Court saves last abortion clinic in Mississippi
Finally, reason prevails. At least in Mississippi. At least this week.
It seems Mississippi passed a law in 2012 that would have effectively shut down the last abortion clinic in the state. The law requires that abortion doctors have admitting privileges at a local hospital and only one of the three doctors at the clinic was able to get such privileges. The other two were denied by seven different hospitals because their “medical practice is inconsistent with” the hospitals’ practices.
Tuesday a federal court ruled against the law. The 5th U.S. Circuit Court of Appeals noted this isn’t a matter of whether abortion is legal; the Supreme Court “long ago” established that it is.
As reported by CNN, the judges wrote:
“The ultimate issue in this appeal is whether the state of Mississippi can impose a regulation that effectively will close its only abortion clinic.” …
“We … hold that Mississippi may not shift its obligation to respect the established constitutional rights of its citizens to another state.
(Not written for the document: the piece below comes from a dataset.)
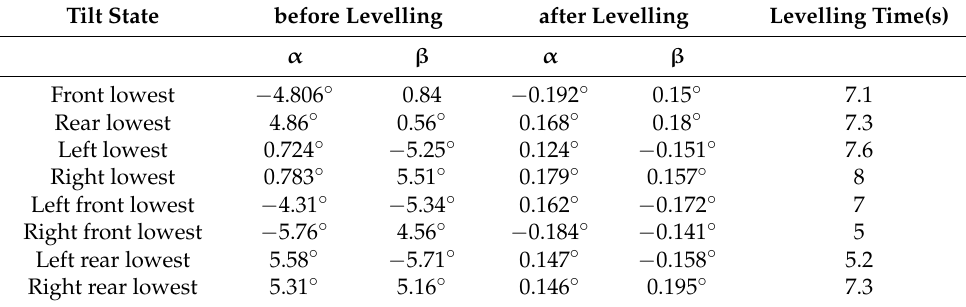
Table 2. Results of the levelling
Such a proposal would not only place an undue burden on the exercise of a constitutional right, but would also disregard a state’s obligation under the principle of federalism — applicable to all 50 states.” …
… “a state cannot lean on its sovereign neighbors to provide protection of its citizens’ federal constitutional rights.”
Nice to know there is still some sanity left in at least one U.S. court.